Investing in a 401(k) plan is the most simple and effective way to grow your nest egg. Most companies offer 401(k) plans to their employees. If your employer matches contributions, set a goal to contribute equal to your employer’s maximum match, generally 6% of your compensation.

If your employer doesn’t match, 401(k) plans are still a great way to get the tax deduction benefits with each paycheck deferral and gain access to a wide variety of investment options. One exception – if your employer does not match, and you plan to contribute less than $7,000, an IRA may be the better choice.
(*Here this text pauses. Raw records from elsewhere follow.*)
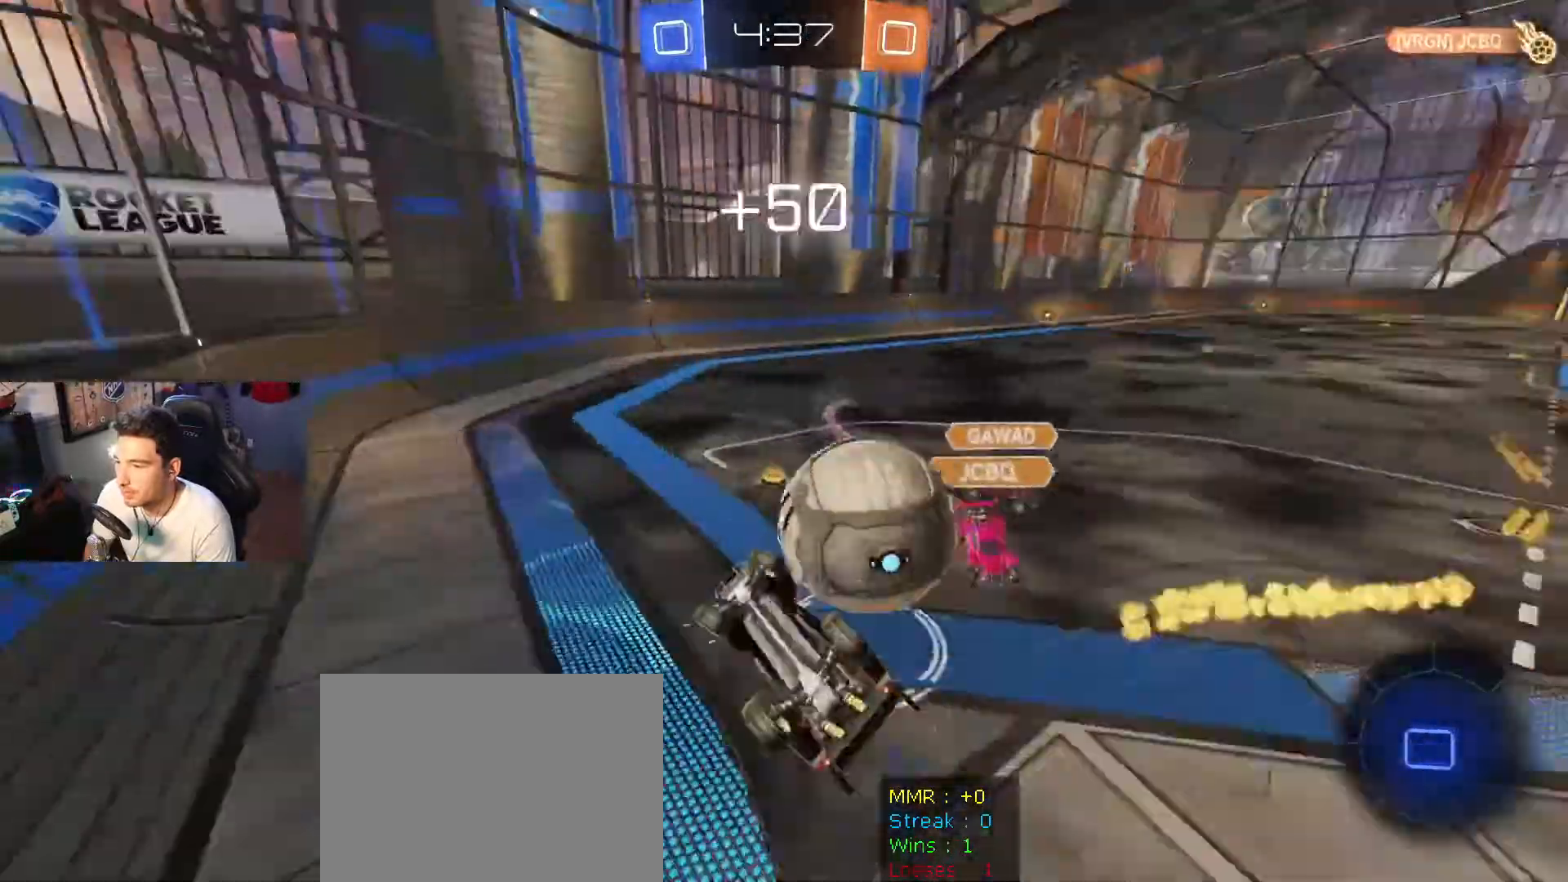
{"buttons": ["R2"], "left_stick": "right", "right_stick": "center", "events": [[100, "left_stick", "center"], [167, "R1", "down"], [434, "R1", "up"], [500, "left_stick", "right"]]}
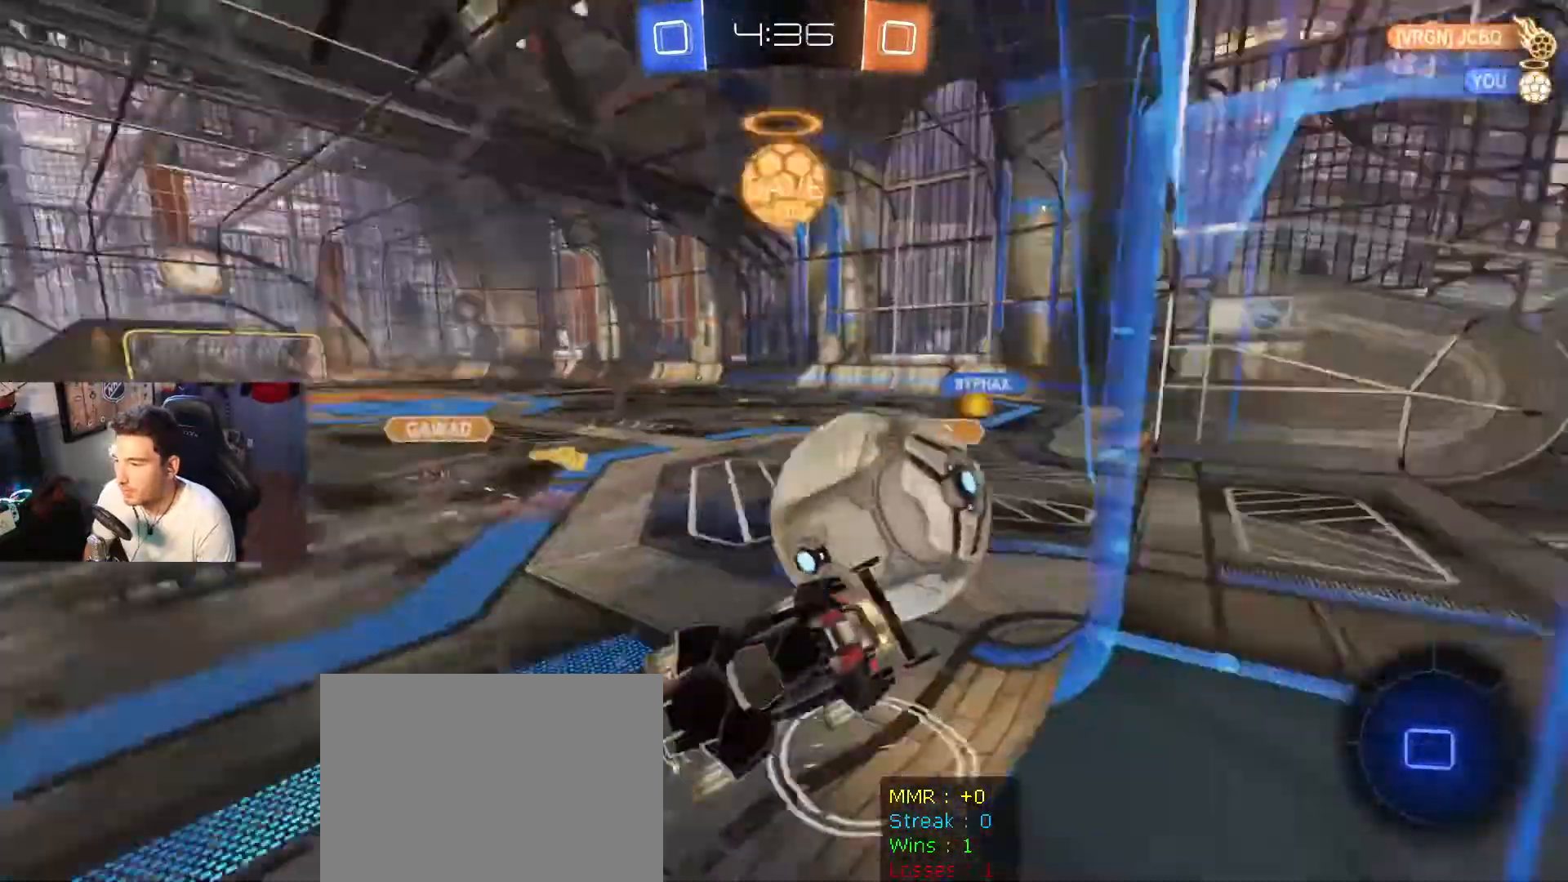
{"buttons": ["R2"], "left_stick": "left", "right_stick": "center", "events": [[468, "left_stick", "left"]]}
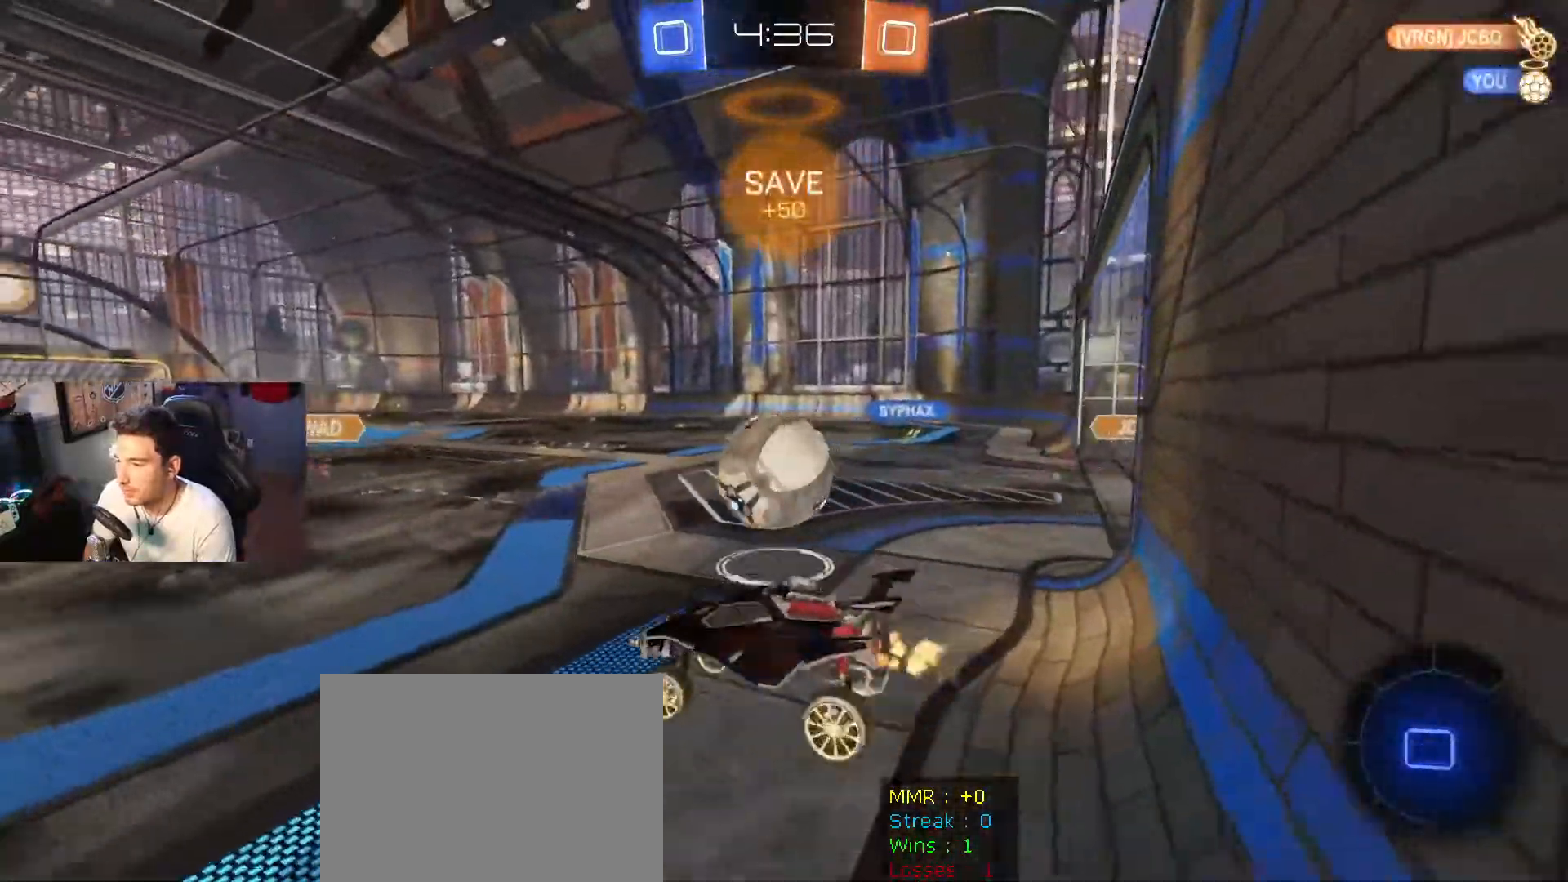
{"buttons": ["R2"], "left_stick": "center", "right_stick": "center", "events": [[200, "left_stick", "center"]]}
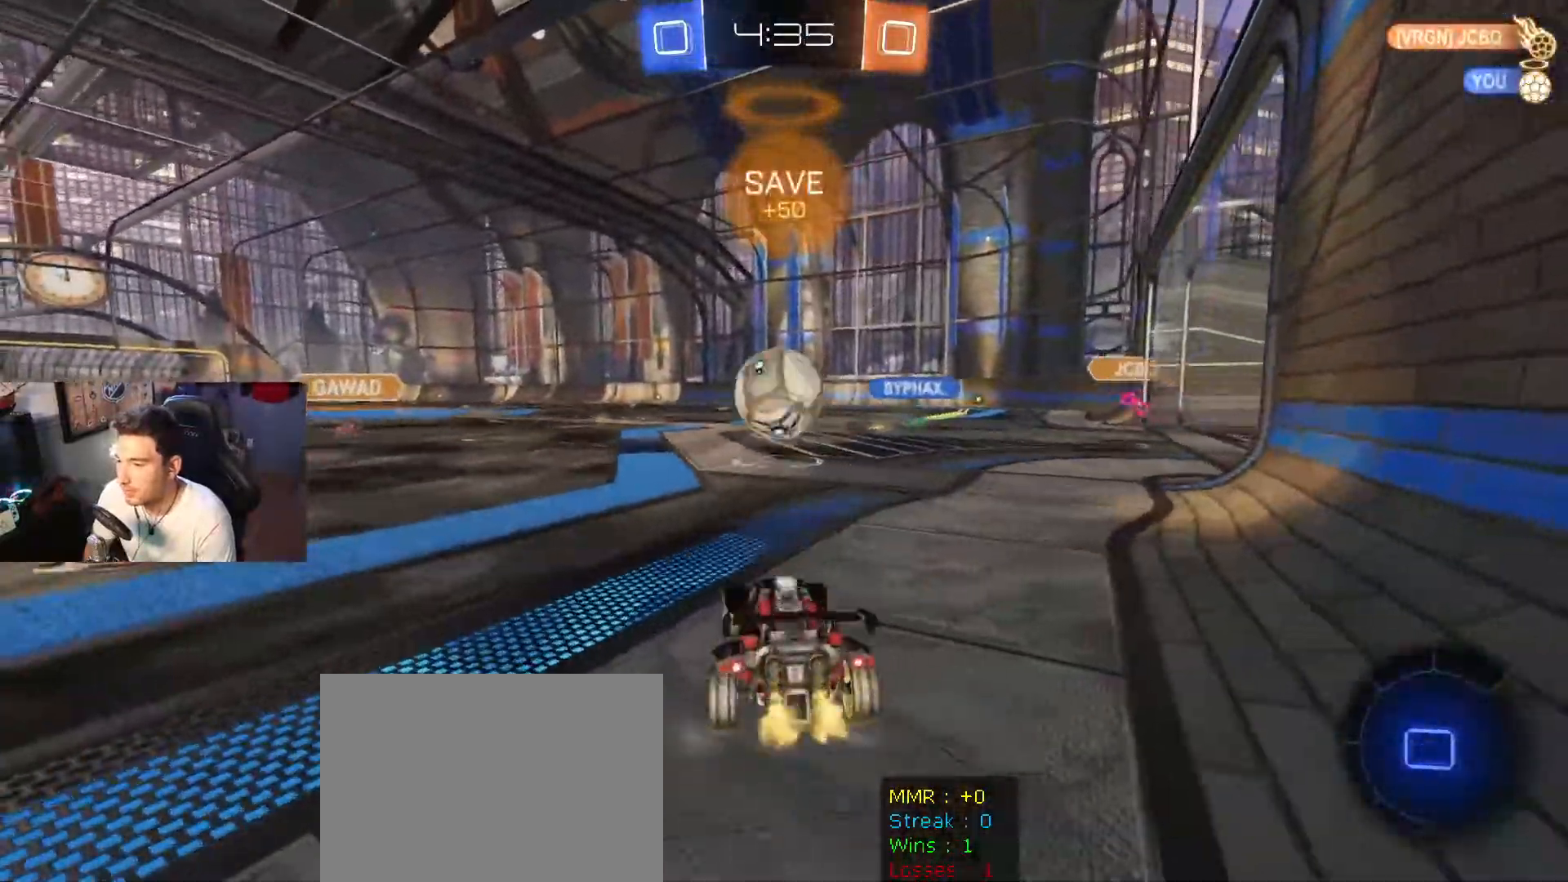
{"buttons": ["R2"], "left_stick": "left", "right_stick": "center", "events": [[33, "B", "down"], [400, "left_stick", "left"], [434, "B", "up"]]}
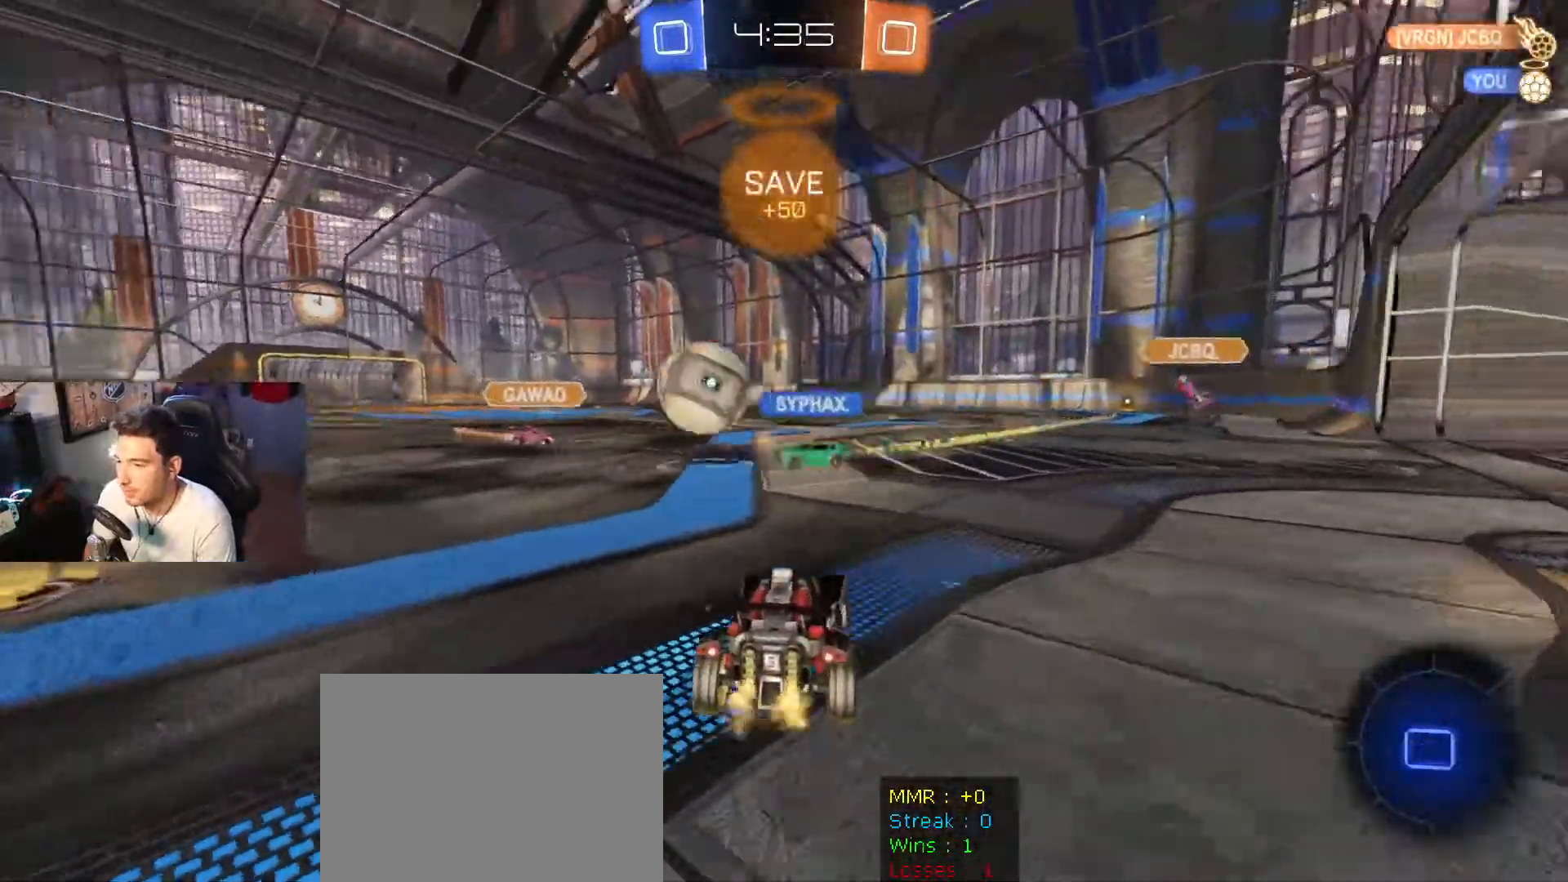
{"buttons": ["R2"], "left_stick": "left", "right_stick": "center", "events": [[166, "DPAD_LEFT", "down"], [300, "DPAD_LEFT", "up"]]}
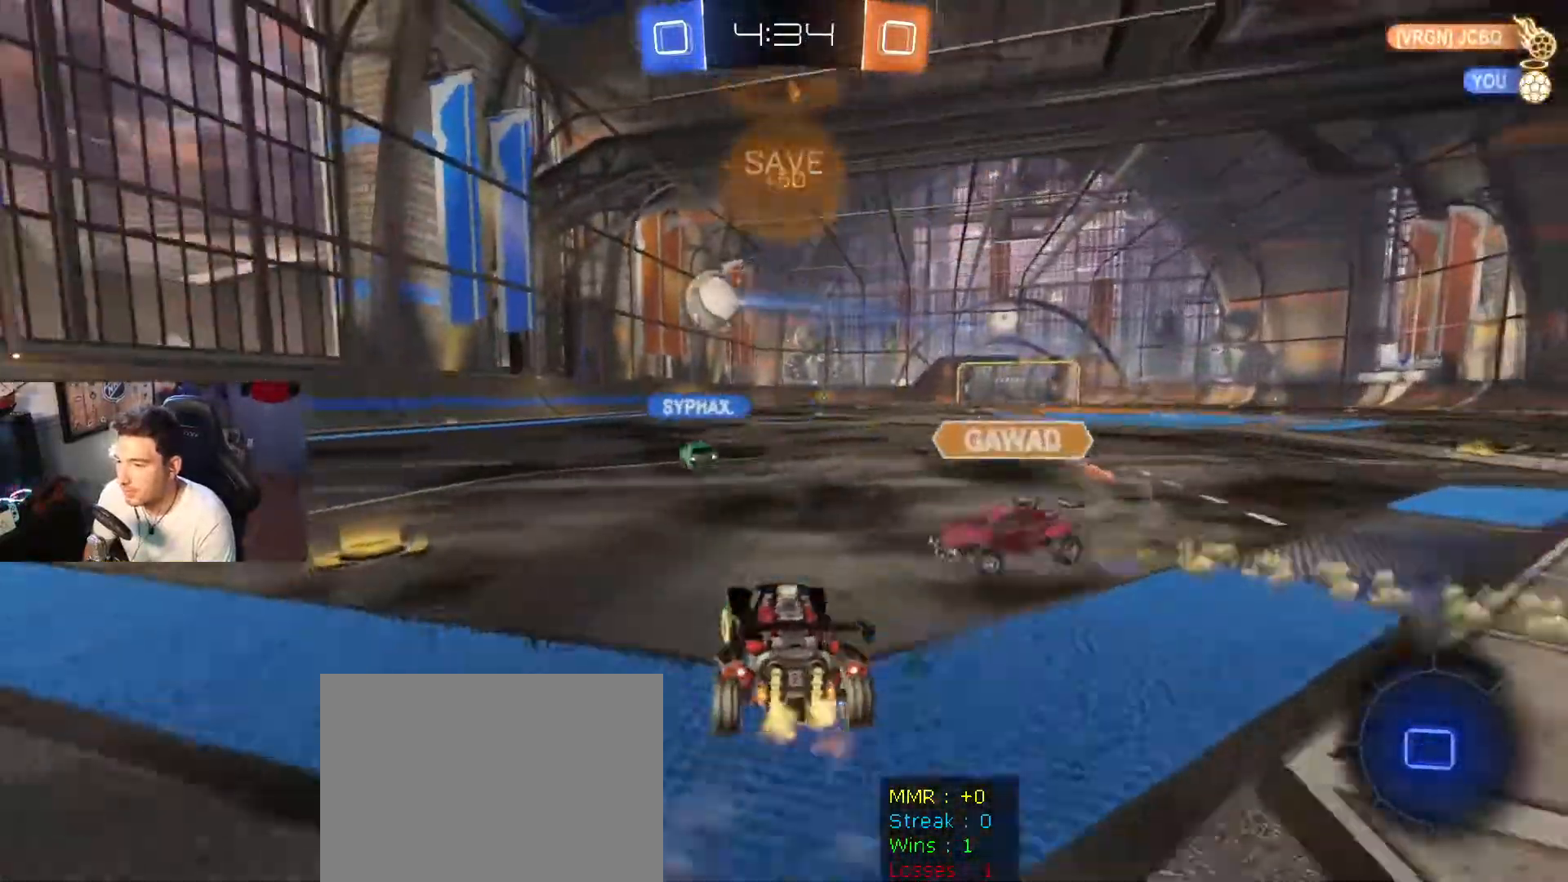
{"buttons": ["R2"], "left_stick": "right", "right_stick": "center", "events": [[467, "left_stick", "right"]]}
Check out the IRA section here.

Contribution Limits

Start with 6% of your salary. If you can afford more, do it, especially if your company offers an employer match. If you can’t afford 6%, start with $50 or $100 per month. Whatever you can. The IRS increased the maximum employee 401(k) contribution limit to $23,500 per year for 2025, an increase from $23,000 in 2024. Additional contributions can be made if you are age 50 or older. For 2025, that number remains at $7,500.

Traditional vs Roth

The biggest difference between a Roth and a traditional 401(k) is how and when you get a tax break: The tax advantage of a traditional 401(k) is that your contributions are tax-deductible in the year they are made. The tax advantage of a Roth 401(k) is that your withdrawals in retirement are not taxed.

Tough call. If you are just starting your career or find yourself in a lower tax bracket, go with a Roth to get the benefit of tax free compunding growth. Otherwise, select a traditional or do a mix of both traditional and Roth.